World staring at imminent water crisis risk: UNESCO
Unless there is a substantial rise in international cooperation, the world is likely to face a worsening water crisis in the coming years, especially in the urban centres, UNESCO and UN-Water warned in the latest edition of the UN World Water Development Report
Pointing out that over a quarter (26%) of the global population is deprived of safe drinking water, the report published by UNESCO on behalf of UN-Water and released on March 22, 2023, at the UN 2023 Water Conference in New York noted that almost half (46%) of people across the world lack access to safely managed sanitation.
According to the report, water scarcity affects between two and three billion people for at least one month per year, presenting a serious threat to livelihoods, particularly food security and access to electricity.
Noting that extreme and prolonged droughts are also stressing ecosystems, with disastrous effects for both plant and animal species, the report further noted that the global urban population confronting water scarcity is expected to more than double by 2050, from 930 million in 2016 to 1.7-2.4 billion people.
“There is an urgent need to establish strong international mechanisms to prevent the global water crisis from spiralling out of control. Water is our common future, and it is essential to act together to share it equitably and manage it sustainably,” the Director-General of UNESCO, Audrey Azoulay, said while speaking at the conference.
“There is much to do, and time is not on our side,” Chair of UN-Water and Director-General of the International Labour Organisation, Gilbert F. Houngbo, said.

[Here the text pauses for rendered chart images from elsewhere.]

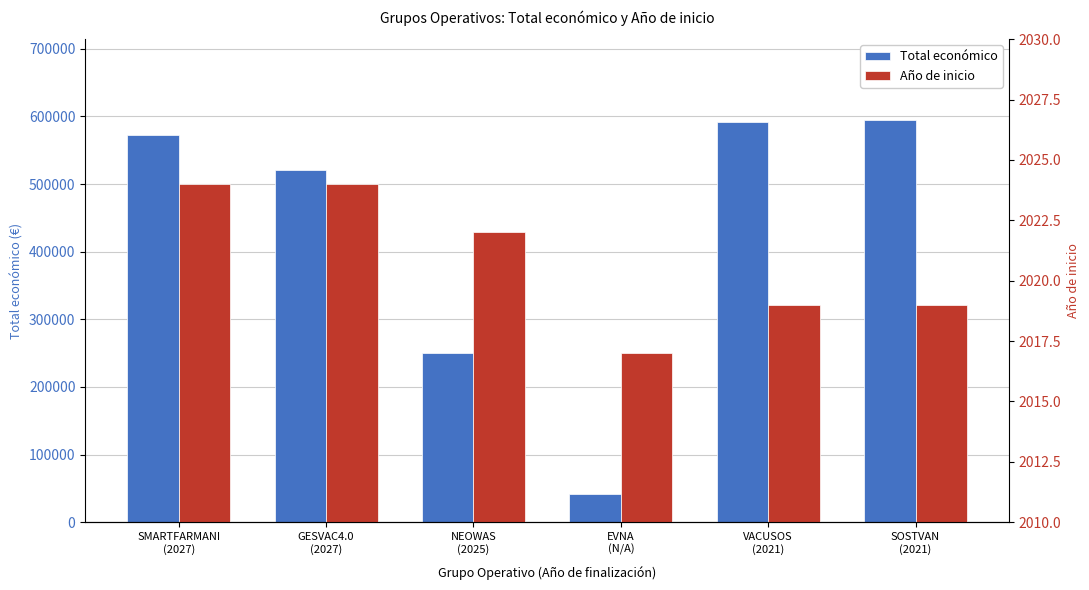

Reading right to left, transcribe all the data shown in this chart.

Total económico: SOSTVAN
(2021)=595133	VACUSOS
(2021)=592376	EVNA
(N/A)=42072	NEOWAS
(2025)=249910	GESVAC4.0
(2027)=520062	SMARTFARMANI
(2027)=571965
Año de inicio: SOSTVAN
(2021)=2019	VACUSOS
(2021)=2019	EVNA
(N/A)=2017	NEOWAS
(2025)=2022	GESVAC4.0
(2027)=2024	SMARTFARMANI
(2027)=2024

“This report shows our ambition, and we must now come together and accelerate action. This is our moment to make a difference,” he added.
Pointing out that international cooperation is the key to access to water for all, the report noted that nearly every water-related intervention involves some kind of cooperation.

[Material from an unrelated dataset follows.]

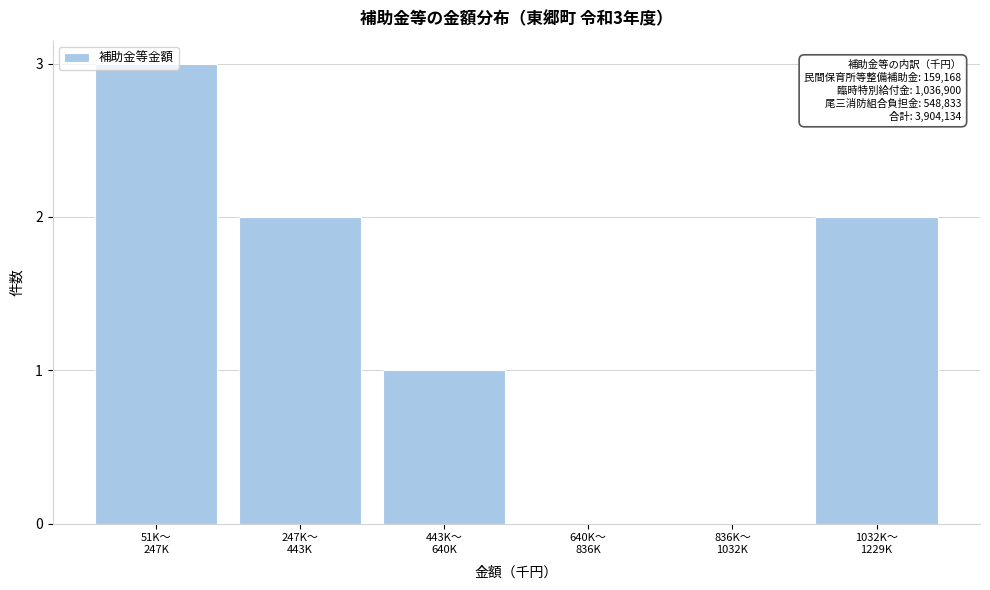

What is the greatest value displayed?

3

Stressing that growing crops requiring shared irrigation systems among farmers to provide safe and affordable water to cities and rural areas is only possible through communal management of water supply and sanitation systems, and cooperation between these urban and rural communities is essential to maintaining both food security and uphold farmer incomes, the report stated.
The report further pointed out that only 6 of the world’s 468 internationally shared aquifers are subject to a formal cooperative agreement, despite cooperation over transboundary basins and aquifers having been shown to deliver many benefits beyond water security, including opening additional diplomatic channels.
Reiterating that boosting international cooperation is the only way to prevent a global water crisis in the coming decades, the United Nations called upon countries to work together to avert the looming crisis.